• [Selected text]:
[Start of Attachment]

There is nothing new to the concept of ad blocking. The initial industry shock of 2013 has long become a banal daily obstacle that most of us have learned to accept.
Despite increased market penetration, ad blocking has failed to stop the growth of display marketing, which remains the fastest-growing marketing medium and accounts for $32.17 billion in spend.
Advertising tactics of the early Internet have warranted some necessary consumer protection technologies – remember pop-ups? But is all advertising evil? Should the consumer be protected from any and all ads?
Of course, any individual has the right to avoid exposure to online advertising. Ad-free sites allowing for that option do exist, but aside from Wikipedia and public utility types, all of them are paid.
Yes, any one can avoid seeing ads on television – just pay for premium channel subscription or simply turn it off. The same goes for radio. So what makes the Web different?
Unlike other channels, the Web is intelligent and able to deliver relevant information, capable of honoring personal choices both in frequencies and topics. It is the only medium advanced enough to listen to user choices and adapt.
But the issue, however, is not with personal user choices. The issue is plain and simple extortion.
A code of standards is by all means necessary. But who should define the standard?

[End of Attachment]

• [Provided data]:
[Start of Attachment]

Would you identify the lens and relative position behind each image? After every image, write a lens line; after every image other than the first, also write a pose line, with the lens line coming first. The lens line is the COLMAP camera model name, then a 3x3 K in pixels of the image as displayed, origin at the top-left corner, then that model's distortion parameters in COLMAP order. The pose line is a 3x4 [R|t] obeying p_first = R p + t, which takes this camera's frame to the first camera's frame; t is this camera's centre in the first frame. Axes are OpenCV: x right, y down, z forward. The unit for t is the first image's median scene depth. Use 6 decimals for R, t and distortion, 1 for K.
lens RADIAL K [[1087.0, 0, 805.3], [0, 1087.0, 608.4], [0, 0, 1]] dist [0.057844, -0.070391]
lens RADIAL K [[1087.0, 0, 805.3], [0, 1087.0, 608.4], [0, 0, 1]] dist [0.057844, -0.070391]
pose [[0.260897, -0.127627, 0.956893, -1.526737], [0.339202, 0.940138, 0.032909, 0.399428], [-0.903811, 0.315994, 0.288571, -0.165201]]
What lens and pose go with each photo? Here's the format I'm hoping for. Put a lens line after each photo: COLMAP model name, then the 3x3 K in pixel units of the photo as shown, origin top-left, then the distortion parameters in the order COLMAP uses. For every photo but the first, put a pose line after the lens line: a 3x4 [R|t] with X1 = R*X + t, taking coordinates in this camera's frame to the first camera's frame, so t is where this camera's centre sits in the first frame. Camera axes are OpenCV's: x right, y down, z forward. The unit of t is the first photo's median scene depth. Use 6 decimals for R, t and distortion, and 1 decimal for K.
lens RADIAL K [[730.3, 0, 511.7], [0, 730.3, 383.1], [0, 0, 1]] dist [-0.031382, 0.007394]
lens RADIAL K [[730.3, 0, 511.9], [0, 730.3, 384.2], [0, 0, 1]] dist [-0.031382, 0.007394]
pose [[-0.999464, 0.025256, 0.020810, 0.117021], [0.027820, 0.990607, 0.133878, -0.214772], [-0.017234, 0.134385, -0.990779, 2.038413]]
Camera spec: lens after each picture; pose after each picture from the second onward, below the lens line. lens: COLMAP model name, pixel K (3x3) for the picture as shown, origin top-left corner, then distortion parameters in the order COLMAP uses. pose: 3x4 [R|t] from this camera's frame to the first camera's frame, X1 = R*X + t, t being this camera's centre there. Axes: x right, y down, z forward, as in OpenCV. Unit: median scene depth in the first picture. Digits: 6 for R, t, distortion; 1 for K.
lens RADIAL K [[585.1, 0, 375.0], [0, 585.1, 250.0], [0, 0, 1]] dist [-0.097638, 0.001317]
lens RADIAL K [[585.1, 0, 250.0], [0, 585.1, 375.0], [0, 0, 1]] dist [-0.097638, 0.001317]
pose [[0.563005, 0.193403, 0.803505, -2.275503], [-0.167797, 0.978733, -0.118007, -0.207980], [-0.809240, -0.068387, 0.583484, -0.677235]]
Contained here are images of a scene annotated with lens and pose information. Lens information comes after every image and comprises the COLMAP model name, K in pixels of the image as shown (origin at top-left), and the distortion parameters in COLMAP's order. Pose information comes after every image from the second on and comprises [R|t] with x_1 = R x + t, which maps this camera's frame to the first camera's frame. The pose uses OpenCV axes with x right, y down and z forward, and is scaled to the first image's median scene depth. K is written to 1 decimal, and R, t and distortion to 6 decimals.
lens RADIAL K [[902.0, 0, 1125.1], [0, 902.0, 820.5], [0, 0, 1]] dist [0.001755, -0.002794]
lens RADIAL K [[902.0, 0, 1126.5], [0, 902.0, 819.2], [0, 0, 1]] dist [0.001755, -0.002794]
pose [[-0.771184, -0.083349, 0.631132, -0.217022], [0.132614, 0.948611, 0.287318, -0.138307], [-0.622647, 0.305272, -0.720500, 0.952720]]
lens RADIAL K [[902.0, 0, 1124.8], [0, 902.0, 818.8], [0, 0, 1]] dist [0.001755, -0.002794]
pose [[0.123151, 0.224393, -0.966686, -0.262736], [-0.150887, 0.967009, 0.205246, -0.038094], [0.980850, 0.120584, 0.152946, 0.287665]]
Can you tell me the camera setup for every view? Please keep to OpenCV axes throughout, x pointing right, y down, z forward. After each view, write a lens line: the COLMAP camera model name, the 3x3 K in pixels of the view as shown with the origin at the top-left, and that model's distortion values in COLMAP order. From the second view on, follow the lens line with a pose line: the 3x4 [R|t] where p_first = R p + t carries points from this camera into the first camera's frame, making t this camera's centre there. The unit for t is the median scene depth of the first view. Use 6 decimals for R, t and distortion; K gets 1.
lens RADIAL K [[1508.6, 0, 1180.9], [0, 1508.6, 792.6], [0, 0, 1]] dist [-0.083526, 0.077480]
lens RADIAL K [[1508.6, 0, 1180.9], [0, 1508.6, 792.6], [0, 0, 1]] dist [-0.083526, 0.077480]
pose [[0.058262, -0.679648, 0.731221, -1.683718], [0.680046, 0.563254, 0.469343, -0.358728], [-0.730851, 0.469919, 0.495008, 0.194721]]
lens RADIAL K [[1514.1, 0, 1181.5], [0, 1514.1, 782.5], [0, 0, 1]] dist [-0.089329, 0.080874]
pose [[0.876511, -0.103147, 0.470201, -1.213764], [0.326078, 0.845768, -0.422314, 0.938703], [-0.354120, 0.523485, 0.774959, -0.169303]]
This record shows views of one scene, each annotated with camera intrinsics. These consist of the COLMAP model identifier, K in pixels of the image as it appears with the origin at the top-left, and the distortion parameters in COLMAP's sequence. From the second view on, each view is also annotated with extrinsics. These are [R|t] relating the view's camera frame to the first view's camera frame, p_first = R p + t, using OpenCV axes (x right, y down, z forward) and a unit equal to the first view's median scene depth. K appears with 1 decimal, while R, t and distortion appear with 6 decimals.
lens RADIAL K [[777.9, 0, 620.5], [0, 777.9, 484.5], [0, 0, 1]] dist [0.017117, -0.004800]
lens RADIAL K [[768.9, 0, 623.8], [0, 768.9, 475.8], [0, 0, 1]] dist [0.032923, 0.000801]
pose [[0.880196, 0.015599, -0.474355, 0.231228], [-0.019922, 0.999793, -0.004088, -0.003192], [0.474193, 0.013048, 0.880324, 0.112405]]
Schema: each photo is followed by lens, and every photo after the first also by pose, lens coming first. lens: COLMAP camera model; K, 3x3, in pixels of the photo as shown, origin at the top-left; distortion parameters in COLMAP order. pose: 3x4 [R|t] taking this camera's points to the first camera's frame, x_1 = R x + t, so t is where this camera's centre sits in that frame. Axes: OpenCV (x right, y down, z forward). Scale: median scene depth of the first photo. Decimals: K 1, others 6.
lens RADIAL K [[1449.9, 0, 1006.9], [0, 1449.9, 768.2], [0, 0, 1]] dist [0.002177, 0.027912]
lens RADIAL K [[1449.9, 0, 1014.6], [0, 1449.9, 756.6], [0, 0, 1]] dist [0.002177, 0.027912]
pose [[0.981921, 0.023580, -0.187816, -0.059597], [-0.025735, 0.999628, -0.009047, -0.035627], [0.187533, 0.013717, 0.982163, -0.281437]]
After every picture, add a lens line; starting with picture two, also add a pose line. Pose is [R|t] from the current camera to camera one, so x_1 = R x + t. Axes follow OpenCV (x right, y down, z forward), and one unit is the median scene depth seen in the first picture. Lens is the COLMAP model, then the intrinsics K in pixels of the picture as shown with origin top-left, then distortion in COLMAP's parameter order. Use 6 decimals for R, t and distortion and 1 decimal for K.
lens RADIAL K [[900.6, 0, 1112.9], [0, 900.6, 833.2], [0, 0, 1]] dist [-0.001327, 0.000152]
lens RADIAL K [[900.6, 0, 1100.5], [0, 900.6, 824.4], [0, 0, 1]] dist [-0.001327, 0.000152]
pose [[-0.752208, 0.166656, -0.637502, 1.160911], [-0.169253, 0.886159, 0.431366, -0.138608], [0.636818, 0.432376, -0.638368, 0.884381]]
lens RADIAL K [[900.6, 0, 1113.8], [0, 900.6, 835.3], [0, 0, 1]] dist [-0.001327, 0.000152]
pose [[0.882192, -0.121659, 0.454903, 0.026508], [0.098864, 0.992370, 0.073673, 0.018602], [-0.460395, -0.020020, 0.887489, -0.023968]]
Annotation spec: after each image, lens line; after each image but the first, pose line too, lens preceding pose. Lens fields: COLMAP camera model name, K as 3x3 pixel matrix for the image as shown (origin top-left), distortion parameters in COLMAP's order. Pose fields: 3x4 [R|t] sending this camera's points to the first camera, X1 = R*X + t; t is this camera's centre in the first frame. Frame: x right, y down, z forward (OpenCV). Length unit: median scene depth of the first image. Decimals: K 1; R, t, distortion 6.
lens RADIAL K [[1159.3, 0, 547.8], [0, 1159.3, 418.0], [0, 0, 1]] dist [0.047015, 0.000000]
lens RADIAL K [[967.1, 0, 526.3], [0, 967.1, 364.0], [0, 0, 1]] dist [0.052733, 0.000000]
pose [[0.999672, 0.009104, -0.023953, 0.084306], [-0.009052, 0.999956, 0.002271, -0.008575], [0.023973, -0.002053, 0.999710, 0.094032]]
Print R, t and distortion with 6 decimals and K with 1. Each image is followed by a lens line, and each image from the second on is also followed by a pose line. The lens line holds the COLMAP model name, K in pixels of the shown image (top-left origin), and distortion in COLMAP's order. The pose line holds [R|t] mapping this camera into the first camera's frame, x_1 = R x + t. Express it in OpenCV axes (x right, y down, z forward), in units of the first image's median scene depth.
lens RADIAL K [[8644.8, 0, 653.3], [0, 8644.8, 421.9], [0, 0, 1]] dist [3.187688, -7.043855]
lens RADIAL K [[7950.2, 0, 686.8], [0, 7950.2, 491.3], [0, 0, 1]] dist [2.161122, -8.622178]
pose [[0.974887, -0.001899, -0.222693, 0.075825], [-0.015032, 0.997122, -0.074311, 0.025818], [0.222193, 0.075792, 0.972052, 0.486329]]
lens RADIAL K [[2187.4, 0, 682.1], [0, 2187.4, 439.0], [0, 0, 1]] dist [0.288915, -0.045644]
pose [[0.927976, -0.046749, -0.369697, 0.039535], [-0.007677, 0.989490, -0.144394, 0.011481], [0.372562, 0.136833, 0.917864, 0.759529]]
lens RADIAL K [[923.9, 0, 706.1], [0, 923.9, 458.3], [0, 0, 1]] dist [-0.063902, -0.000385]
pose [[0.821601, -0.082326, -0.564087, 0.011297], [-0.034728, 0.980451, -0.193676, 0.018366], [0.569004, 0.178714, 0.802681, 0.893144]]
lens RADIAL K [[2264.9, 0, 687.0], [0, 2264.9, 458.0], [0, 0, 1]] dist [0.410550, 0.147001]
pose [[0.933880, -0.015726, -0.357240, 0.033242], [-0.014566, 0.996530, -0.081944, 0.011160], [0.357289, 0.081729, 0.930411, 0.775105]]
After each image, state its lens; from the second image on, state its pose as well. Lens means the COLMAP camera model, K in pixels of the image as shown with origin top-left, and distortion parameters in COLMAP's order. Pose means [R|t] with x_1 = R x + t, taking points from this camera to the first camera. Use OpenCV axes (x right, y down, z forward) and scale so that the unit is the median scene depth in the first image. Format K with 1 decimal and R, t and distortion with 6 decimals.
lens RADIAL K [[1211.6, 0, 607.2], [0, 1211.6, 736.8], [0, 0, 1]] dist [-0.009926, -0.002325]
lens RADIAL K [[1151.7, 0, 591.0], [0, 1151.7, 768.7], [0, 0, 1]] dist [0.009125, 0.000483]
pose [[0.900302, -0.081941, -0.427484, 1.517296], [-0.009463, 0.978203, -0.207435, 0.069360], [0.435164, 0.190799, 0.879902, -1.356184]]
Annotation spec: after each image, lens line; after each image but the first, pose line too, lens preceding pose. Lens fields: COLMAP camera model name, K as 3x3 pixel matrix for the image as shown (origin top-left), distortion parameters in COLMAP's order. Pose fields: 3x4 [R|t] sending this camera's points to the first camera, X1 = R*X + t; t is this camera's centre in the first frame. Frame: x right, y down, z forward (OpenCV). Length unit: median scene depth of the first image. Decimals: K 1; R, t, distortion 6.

[End of Attachment]

• [Your goal]:
In the ad blocking text, how much spend does display marketing account for?

• [Expected output]:
$32.17 billion